▶ [Task objective]: Every entry must be given again exactly.

▶ [Task input]:
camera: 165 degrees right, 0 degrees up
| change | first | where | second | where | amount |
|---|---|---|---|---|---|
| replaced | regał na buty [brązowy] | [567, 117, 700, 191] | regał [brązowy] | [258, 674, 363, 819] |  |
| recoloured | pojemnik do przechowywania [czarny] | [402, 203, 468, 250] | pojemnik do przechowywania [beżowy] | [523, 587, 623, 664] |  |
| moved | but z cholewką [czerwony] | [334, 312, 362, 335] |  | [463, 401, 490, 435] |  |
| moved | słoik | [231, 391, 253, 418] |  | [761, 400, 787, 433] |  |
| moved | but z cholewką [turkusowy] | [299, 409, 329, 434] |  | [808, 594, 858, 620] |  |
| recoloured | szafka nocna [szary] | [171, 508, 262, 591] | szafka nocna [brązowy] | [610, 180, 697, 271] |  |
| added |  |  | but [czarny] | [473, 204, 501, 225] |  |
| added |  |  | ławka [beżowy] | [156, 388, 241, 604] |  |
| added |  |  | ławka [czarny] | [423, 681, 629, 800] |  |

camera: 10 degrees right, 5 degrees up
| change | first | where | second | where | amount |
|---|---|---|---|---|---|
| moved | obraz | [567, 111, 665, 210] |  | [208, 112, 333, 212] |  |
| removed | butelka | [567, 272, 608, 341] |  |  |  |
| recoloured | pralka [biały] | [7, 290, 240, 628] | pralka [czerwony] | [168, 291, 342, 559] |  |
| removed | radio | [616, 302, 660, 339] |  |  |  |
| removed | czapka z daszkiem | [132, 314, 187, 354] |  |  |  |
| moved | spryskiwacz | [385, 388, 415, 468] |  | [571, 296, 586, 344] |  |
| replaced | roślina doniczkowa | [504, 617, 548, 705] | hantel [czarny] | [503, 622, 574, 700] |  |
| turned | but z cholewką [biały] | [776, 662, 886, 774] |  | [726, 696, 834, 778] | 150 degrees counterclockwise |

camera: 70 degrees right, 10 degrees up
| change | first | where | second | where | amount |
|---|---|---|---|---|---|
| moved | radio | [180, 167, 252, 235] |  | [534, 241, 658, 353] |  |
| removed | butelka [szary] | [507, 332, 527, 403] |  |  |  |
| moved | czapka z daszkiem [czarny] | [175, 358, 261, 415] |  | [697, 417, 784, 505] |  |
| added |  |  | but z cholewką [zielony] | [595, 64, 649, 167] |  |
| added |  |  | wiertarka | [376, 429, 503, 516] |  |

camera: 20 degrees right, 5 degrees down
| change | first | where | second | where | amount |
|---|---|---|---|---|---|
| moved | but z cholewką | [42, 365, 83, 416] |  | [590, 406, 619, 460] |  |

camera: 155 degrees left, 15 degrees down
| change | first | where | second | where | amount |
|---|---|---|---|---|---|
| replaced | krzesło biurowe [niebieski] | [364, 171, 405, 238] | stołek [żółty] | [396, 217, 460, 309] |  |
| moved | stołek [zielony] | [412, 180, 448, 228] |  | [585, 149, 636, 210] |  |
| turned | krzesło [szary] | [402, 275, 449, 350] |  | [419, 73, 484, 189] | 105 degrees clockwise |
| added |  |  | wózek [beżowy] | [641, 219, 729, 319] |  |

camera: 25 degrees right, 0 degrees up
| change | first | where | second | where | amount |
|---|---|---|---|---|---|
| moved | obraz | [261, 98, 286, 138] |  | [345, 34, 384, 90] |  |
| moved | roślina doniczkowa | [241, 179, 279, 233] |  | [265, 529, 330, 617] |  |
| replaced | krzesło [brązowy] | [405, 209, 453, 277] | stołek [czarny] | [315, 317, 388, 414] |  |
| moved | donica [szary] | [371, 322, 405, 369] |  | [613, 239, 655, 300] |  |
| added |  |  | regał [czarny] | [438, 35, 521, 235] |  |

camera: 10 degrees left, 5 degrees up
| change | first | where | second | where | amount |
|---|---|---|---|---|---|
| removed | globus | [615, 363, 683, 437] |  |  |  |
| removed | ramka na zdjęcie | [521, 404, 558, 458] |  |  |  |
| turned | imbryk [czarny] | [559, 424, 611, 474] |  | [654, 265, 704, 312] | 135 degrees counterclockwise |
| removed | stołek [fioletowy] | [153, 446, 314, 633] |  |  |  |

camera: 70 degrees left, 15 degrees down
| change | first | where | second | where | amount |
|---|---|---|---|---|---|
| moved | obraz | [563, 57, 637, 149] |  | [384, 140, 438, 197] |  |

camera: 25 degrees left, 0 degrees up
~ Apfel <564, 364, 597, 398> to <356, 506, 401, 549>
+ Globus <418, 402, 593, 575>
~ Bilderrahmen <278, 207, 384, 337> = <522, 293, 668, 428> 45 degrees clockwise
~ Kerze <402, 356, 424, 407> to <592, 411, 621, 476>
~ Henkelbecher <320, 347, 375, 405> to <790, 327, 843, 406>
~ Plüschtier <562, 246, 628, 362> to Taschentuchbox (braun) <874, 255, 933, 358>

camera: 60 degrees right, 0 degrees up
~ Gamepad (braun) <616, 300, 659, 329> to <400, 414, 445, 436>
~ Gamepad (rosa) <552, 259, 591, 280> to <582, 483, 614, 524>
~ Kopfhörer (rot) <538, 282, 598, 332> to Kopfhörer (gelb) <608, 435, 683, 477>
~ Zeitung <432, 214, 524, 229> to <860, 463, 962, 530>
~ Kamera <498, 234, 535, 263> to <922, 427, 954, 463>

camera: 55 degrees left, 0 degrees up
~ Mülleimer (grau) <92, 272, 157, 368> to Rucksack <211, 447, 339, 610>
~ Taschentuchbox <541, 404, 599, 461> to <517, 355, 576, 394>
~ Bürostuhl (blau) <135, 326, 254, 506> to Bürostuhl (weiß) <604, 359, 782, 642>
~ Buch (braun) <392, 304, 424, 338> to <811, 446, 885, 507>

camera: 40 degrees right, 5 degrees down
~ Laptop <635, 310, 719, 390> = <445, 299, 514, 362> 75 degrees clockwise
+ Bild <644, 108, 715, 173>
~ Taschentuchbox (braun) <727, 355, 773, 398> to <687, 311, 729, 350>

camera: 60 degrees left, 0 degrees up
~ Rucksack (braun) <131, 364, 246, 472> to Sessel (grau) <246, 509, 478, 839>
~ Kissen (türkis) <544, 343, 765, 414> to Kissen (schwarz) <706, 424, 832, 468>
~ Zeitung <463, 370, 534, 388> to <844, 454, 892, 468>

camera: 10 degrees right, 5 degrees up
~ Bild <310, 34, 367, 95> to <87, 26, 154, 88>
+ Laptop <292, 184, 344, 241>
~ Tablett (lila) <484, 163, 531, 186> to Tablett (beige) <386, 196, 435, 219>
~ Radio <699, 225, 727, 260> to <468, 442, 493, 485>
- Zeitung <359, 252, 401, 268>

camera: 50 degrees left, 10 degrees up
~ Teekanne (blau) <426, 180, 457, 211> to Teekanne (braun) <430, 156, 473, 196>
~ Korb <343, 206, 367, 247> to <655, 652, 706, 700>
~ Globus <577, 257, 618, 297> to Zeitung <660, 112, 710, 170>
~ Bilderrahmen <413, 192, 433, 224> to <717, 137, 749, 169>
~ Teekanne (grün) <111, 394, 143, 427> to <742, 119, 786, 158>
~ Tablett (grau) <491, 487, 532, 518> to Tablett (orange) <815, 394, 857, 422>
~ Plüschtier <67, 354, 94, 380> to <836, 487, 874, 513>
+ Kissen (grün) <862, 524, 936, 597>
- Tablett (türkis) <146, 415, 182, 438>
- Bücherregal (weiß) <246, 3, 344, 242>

▶ [Answer area]:
camera: 165 degrees right, 0 degrees up
| change | first | where | second | where | amount |
|---|---|---|---|---|---|
| replaced | regał na buty [brązowy] | [567, 117, 700, 191] | regał [brązowy] | [258, 674, 363, 819] |  |
| recoloured | pojemnik do przechowywania [czarny] | [402, 203, 468, 250] | pojemnik do przechowywania [beżowy] | [523, 587, 623, 664] |  |
| moved | but z cholewką [czerwony] | [334, 312, 362, 335] |  | [463, 401, 490, 435] |  |
| moved | słoik | [231, 391, 253, 418] |  | [761, 400, 787, 433] |  |
| moved | but z cholewką [turkusowy] | [299, 409, 329, 434] |  | [808, 594, 858, 620] |  |
| recoloured | szafka nocna [szary] | [171, 508, 262, 591] | szafka nocna [brązowy] | [610, 180, 697, 271] |  |
| added |  |  | but [czarny] | [473, 204, 501, 225] |  |
| added |  |  | ławka [beżowy] | [156, 388, 241, 604] |  |
| added |  |  | ławka [czarny] | [423, 681, 629, 800] |  |

camera: 10 degrees right, 5 degrees up
| change | first | where | second | where | amount |
|---|---|---|---|---|---|
| moved | obraz | [567, 111, 665, 210] |  | [208, 112, 333, 212] |  |
| removed | butelka | [567, 272, 608, 341] |  |  |  |
| recoloured | pralka [biały] | [7, 290, 240, 628] | pralka [czerwony] | [168, 291, 342, 559] |  |
| removed | radio | [616, 302, 660, 339] |  |  |  |
| removed | czapka z daszkiem | [132, 314, 187, 354] |  |  |  |
| moved | spryskiwacz | [385, 388, 415, 468] |  | [571, 296, 586, 344] |  |
| replaced | roślina doniczkowa | [504, 617, 548, 705] | hantel [czarny] | [503, 622, 574, 700] |  |
| turned | but z cholewką [biały] | [776, 662, 886, 774] |  | [726, 696, 834, 778] | 150 degrees counterclockwise |

camera: 70 degrees right, 10 degrees up
| change | first | where | second | where | amount |
|---|---|---|---|---|---|
| moved | radio | [180, 167, 252, 235] |  | [534, 241, 658, 353] |  |
| removed | butelka [szary] | [507, 332, 527, 403] |  |  |  |
| moved | czapka z daszkiem [czarny] | [175, 358, 261, 415] |  | [697, 417, 784, 505] |  |
| added |  |  | but z cholewką [zielony] | [595, 64, 649, 167] |  |
| added |  |  | wiertarka | [376, 429, 503, 516] |  |

camera: 20 degrees right, 5 degrees down
| change | first | where | second | where | amount |
|---|---|---|---|---|---|
| moved | but z cholewką | [42, 365, 83, 416] |  | [590, 406, 619, 460] |  |

camera: 155 degrees left, 15 degrees down
| change | first | where | second | where | amount |
|---|---|---|---|---|---|
| replaced | krzesło biurowe [niebieski] | [364, 171, 405, 238] | stołek [żółty] | [396, 217, 460, 309] |  |
| moved | stołek [zielony] | [412, 180, 448, 228] |  | [585, 149, 636, 210] |  |
| turned | krzesło [szary] | [402, 275, 449, 350] |  | [419, 73, 484, 189] | 105 degrees clockwise |
| added |  |  | wózek [beżowy] | [641, 219, 729, 319] |  |

camera: 25 degrees right, 0 degrees up
| change | first | where | second | where | amount |
|---|---|---|---|---|---|
| moved | obraz | [261, 98, 286, 138] |  | [345, 34, 384, 90] |  |
| moved | roślina doniczkowa | [241, 179, 279, 233] |  | [265, 529, 330, 617] |  |
| replaced | krzesło [brązowy] | [405, 209, 453, 277] | stołek [czarny] | [315, 317, 388, 414] |  |
| moved | donica [szary] | [371, 322, 405, 369] |  | [613, 239, 655, 300] |  |
| added |  |  | regał [czarny] | [438, 35, 521, 235] |  |

camera: 10 degrees left, 5 degrees up
| change | first | where | second | where | amount |
|---|---|---|---|---|---|
| removed | globus | [615, 363, 683, 437] |  |  |  |
| removed | ramka na zdjęcie | [521, 404, 558, 458] |  |  |  |
| turned | imbryk [czarny] | [559, 424, 611, 474] |  | [654, 265, 704, 312] | 135 degrees counterclockwise |
| removed | stołek [fioletowy] | [153, 446, 314, 633] |  |  |  |

camera: 70 degrees left, 15 degrees down
| change | first | where | second | where | amount |
|---|---|---|---|---|---|
| moved | obraz | [563, 57, 637, 149] |  | [384, 140, 438, 197] |  |

camera: 25 degrees left, 0 degrees up
~ Apfel <564, 364, 597, 398> to <356, 506, 401, 549>
+ Globus <418, 402, 593, 575>
~ Bilderrahmen <278, 207, 384, 337> = <522, 293, 668, 428> 45 degrees clockwise
~ Kerze <402, 356, 424, 407> to <592, 411, 621, 476>
~ Henkelbecher <320, 347, 375, 405> to <790, 327, 843, 406>
~ Plüschtier <562, 246, 628, 362> to Taschentuchbox (braun) <874, 255, 933, 358>

camera: 60 degrees right, 0 degrees up
~ Gamepad (braun) <616, 300, 659, 329> to <400, 414, 445, 436>
~ Gamepad (rosa) <552, 259, 591, 280> to <582, 483, 614, 524>
~ Kopfhörer (rot) <538, 282, 598, 332> to Kopfhörer (gelb) <608, 435, 683, 477>
~ Zeitung <432, 214, 524, 229> to <860, 463, 962, 530>
~ Kamera <498, 234, 535, 263> to <922, 427, 954, 463>

camera: 55 degrees left, 0 degrees up
~ Mülleimer (grau) <92, 272, 157, 368> to Rucksack <211, 447, 339, 610>
~ Taschentuchbox <541, 404, 599, 461> to <517, 355, 576, 394>
~ Bürostuhl (blau) <135, 326, 254, 506> to Bürostuhl (weiß) <604, 359, 782, 642>
~ Buch (braun) <392, 304, 424, 338> to <811, 446, 885, 507>

camera: 40 degrees right, 5 degrees down
~ Laptop <635, 310, 719, 390> = <445, 299, 514, 362> 75 degrees clockwise
+ Bild <644, 108, 715, 173>
~ Taschentuchbox (braun) <727, 355, 773, 398> to <687, 311, 729, 350>

camera: 60 degrees left, 0 degrees up
~ Rucksack (braun) <131, 364, 246, 472> to Sessel (grau) <246, 509, 478, 839>
~ Kissen (türkis) <544, 343, 765, 414> to Kissen (schwarz) <706, 424, 832, 468>
~ Zeitung <463, 370, 534, 388> to <844, 454, 892, 468>

camera: 10 degrees right, 5 degrees up
~ Bild <310, 34, 367, 95> to <87, 26, 154, 88>
+ Laptop <292, 184, 344, 241>
~ Tablett (lila) <484, 163, 531, 186> to Tablett (beige) <386, 196, 435, 219>
~ Radio <699, 225, 727, 260> to <468, 442, 493, 485>
- Zeitung <359, 252, 401, 268>

camera: 50 degrees left, 10 degrees up
~ Teekanne (blau) <426, 180, 457, 211> to Teekanne (braun) <430, 156, 473, 196>
~ Korb <343, 206, 367, 247> to <655, 652, 706, 700>
~ Globus <577, 257, 618, 297> to Zeitung <660, 112, 710, 170>
~ Bilderrahmen <413, 192, 433, 224> to <717, 137, 749, 169>
~ Teekanne (grün) <111, 394, 143, 427> to <742, 119, 786, 158>
~ Tablett (grau) <491, 487, 532, 518> to Tablett (orange) <815, 394, 857, 422>
~ Plüschtier <67, 354, 94, 380> to <836, 487, 874, 513>
+ Kissen (grün) <862, 524, 936, 597>
- Tablett (türkis) <146, 415, 182, 438>
- Bücherregal (weiß) <246, 3, 344, 242>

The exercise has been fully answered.